-------- SUPPLIED MATERIAL --------
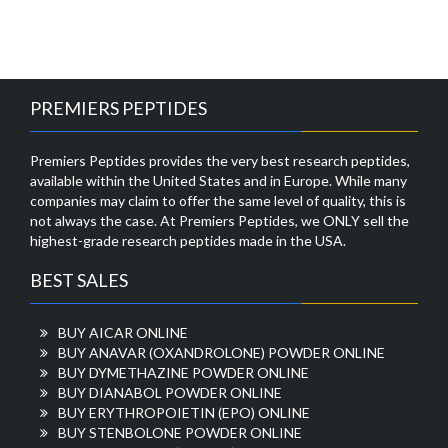
PREMIERS PEPTIDES
Premiers Peptides provides the very best research peptides,
available within the United States and in Europe. While many
companies may claim to offer the same level of quality, this is
not always the case. At Premiers Peptides, we ONLY sell the
highest-grade research peptides made in the USA.
BEST SALES
BUY AICAR ONLINE
BUY ANAVAR (OXANDROLONE) POWDER ONLINE
BUY DYMETHAZINE POWDER ONLINE
BUY DIANABOL POWDER ONLINE
BUY ERYTHROPOIETIN (EPO) ONLINE
BUY STENBOLONE POWDER ONLINE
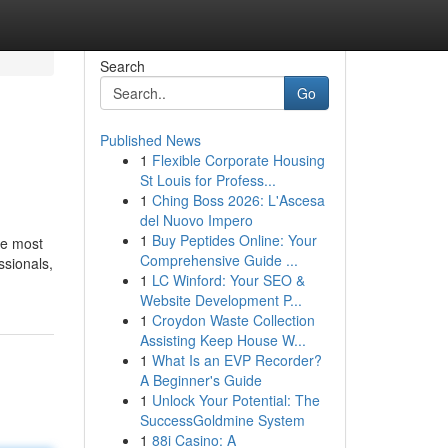
Search
Go
Published News
1
Flexible Corporate Housing
St Louis for Profess...
1
Ching Boss 2026: L'Ascesa
del Nuovo Impero
1
Buy Peptides Online: Your
he most
Comprehensive Guide ...
ssionals,
1
LC Winford: Your SEO &
Website Development P...
1
Croydon Waste Collection
Assisting Keep House W...
1
What Is an EVP Recorder?
A Beginner's Guide
1
Unlock Your Potential: The
SuccessGoldmine System
1
88i Casino: A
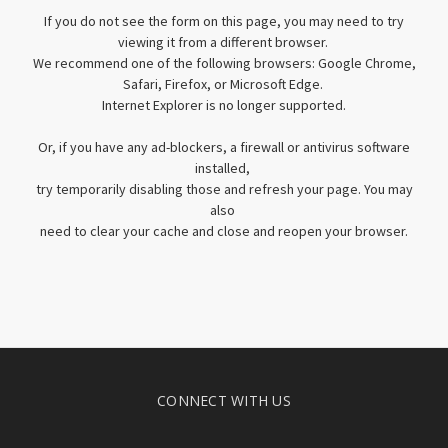
If you do not see the form on this page, you may need to try
viewing it from a different browser.
We recommend one of the following browsers: Google Chrome,
Safari, Firefox, or Microsoft Edge.
Internet Explorer is no longer supported.
Or, if you have any ad-blockers, a firewall or antivirus software
installed,
try temporarily disabling those and refresh your page. You may
also
need to clear your cache and close and reopen your browser.
CONNECT WITH US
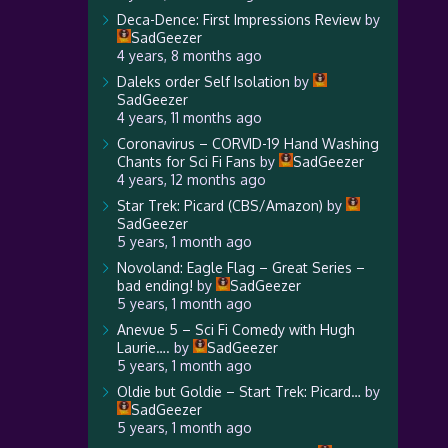
Deca-Dence: First Impressions Review
by
SadGeezer
4 years, 8 months ago
Daleks order Self Isolation
by
SadGeezer
4 years, 11 months ago
Coronavirus – CORVID-19 Hand Washing
Chants for Sci Fi Fans
by
SadGeezer
4 years, 12 months ago
Star Trek: Picard (CBS/Amazon)
by
SadGeezer
5 years, 1 month ago
Novoland: Eagle Flag – Great Series –
bad ending!
by
SadGeezer
5 years, 1 month ago
Anevue 5 – Sci Fi Comedy with Hugh
Laurie….
by
SadGeezer
5 years, 1 month ago
Oldie but Goldie – Start Trek: Picard…
by
SadGeezer
5 years, 1 month ago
--------
__DIRECTIONS__:
Lines from the one containing "Deca-Dence: First Impressions Review" through the last line of the data above are the only output wanted; restate them exactly.

__SOLUTION TO THIS PROBLEM__:
Deca-Dence: First Impressions Review
by
SadGeezer
4 years, 8 months ago
Daleks order Self Isolation
by
SadGeezer
4 years, 11 months ago
Coronavirus – CORVID-19 Hand Washing
Chants for Sci Fi Fans
by
SadGeezer
4 years, 12 months ago
Star Trek: Picard (CBS/Amazon)
by
SadGeezer
5 years, 1 month ago
Novoland: Eagle Flag – Great Series –
bad ending!
by
SadGeezer
5 years, 1 month ago
Anevue 5 – Sci Fi Comedy with Hugh
Laurie….
by
SadGeezer
5 years, 1 month ago
Oldie but Goldie – Start Trek: Picard…
by
SadGeezer
5 years, 1 month ago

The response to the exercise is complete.